If none of these explanations seem to apply, please file an issue.

Why do my image tags appear out of order?

You may notice that the ordering given to image tags does not always correspond with the order in which you pushed the images. That’s because Flux sorts them by the image creation time; and, if you have retagged an older image, the creation time won’t correspond to when you pushed the image. (Why does Flux look at the image creation time? In general there is no way for Flux to retrieve the time at which a tag was pushed from an image registry.)
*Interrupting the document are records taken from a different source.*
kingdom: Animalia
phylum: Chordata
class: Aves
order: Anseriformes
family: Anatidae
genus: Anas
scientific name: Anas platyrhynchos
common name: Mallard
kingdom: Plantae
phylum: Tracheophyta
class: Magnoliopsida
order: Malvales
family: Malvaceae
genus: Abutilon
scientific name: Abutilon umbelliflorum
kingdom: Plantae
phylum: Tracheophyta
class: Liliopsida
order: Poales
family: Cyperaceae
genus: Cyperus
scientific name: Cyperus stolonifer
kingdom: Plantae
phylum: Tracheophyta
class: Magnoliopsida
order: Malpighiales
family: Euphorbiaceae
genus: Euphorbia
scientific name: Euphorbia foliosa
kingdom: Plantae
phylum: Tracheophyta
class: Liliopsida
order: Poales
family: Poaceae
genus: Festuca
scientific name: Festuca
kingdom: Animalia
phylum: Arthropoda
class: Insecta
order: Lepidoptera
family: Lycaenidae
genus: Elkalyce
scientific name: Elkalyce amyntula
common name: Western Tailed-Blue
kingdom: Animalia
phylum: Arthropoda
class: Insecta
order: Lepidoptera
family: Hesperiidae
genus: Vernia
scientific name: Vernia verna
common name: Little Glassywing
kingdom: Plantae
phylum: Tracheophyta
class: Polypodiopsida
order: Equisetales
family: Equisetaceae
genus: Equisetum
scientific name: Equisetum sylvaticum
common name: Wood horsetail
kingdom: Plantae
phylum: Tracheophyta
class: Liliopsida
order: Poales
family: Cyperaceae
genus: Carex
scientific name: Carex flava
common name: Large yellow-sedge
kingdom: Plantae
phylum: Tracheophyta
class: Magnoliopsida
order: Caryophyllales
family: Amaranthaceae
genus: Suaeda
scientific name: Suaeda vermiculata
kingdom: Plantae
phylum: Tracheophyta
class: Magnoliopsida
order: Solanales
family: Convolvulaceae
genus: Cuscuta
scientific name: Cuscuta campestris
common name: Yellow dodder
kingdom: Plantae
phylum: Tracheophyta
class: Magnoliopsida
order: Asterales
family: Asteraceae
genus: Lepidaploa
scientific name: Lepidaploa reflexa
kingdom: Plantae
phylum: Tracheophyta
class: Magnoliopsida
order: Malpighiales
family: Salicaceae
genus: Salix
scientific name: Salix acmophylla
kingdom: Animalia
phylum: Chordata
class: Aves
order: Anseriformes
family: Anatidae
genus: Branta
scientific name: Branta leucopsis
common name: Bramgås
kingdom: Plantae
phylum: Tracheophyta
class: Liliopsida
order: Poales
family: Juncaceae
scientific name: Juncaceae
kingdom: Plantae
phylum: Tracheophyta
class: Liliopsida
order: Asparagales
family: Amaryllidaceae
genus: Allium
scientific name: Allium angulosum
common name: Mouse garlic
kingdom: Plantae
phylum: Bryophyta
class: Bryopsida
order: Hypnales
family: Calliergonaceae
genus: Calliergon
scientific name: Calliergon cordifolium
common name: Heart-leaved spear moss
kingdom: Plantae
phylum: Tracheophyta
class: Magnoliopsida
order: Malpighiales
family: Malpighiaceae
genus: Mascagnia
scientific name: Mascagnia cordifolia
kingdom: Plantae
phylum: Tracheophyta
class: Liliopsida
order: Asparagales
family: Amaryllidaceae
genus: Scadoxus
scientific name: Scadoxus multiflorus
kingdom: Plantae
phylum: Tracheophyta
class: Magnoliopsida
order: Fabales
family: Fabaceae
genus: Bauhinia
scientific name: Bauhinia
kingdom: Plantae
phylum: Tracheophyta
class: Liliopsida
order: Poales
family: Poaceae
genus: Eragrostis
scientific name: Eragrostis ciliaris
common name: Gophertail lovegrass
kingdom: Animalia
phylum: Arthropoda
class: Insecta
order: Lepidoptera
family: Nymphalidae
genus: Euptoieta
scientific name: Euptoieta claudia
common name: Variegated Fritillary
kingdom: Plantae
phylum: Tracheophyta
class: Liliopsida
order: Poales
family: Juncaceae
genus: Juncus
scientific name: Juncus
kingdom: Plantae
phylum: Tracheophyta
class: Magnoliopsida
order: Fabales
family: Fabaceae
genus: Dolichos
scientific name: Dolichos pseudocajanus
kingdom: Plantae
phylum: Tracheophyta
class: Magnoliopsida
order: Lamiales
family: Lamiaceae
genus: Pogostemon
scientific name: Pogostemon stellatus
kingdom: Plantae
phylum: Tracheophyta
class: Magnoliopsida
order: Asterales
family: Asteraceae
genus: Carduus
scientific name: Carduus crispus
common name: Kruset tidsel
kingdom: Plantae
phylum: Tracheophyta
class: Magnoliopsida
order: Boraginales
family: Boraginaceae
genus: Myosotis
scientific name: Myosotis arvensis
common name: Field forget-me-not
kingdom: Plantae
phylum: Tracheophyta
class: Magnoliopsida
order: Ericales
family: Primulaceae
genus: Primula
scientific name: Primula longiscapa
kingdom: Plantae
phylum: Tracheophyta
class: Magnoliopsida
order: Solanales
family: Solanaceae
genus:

This can happen if you explicitly tag an image that already exists. Because of the way Docker shares image layers, it can also happen implicitly if you happen to build an image that is identical to an existing image.

If this appears to be a problem for you, one way to ensure each image build has its own creation time is to label it with a build time; e.g., using OpenContainers pre-defined annotations.

What is the “sync tag”; or, why do I see a flux-sync tag in my git repo?

Flux keeps track of the last commit that it’s applied to the cluster, by pushing a tag (controlled by the command-line flags --git-sync-tag and --git-label) to the git repository. This gives it a persistent high water mark, so even if it is restarted from scratch, it will be able to tell where it got to.

Technically, it only needs this to be able to determine which image releases (including automated upgrades) it has applied, and that only matters if it has been asked to report those with the --connect flag. Future versions of Flux may be more sparing in use of the sync tag.

Flux fails with an error log similar to couldn’t get resource list for example.com/version: the server is currently unable to handle the request

This means your Kubernetes cluster fails to respond to list queries for resources in example.com/version.

If the error is transient, Flux will work once the error recedes.

However, the error won’t normally go away since most of the time it’s caused by a misconfiguration of your cluster.

For instance, you can run into this problem:

  • When a Kubernetes Webhook server is removed without removing its Webhook definition.
  • When a custom resource definition (CRD) is not available due to a FailedDiscoveryCheck error.

We recommend trying to address the root cause by fixing your cluster configuration. In the examples above, you would need to remove the Webhook definition or add the CRD.

However, fixing your cluster configuration may not always be possible. The problem is common enough that Flux provides a flag called --k8s-unsafe-exclude-resource. The name says it all, you should only use it if you know what you are doing.

--k8s-unsafe-exclude-resource will tell Flux to avoid querying the cluster for those resources. This in turn means that Flux won’t take into account those excluded cluster resources when syncing. This can cause excluded resources:

  • to be unexpectedly overwritten by their corresponding definition in Git during a sync (even if they are annotated with flux.weave.works/ignore: "true" on the cluster-side).
  • not to be garbage-collected.

The rule of thumb is that you can use --k8s-unsafe-exclude-resource on resources not matching any manifests in your Git repository.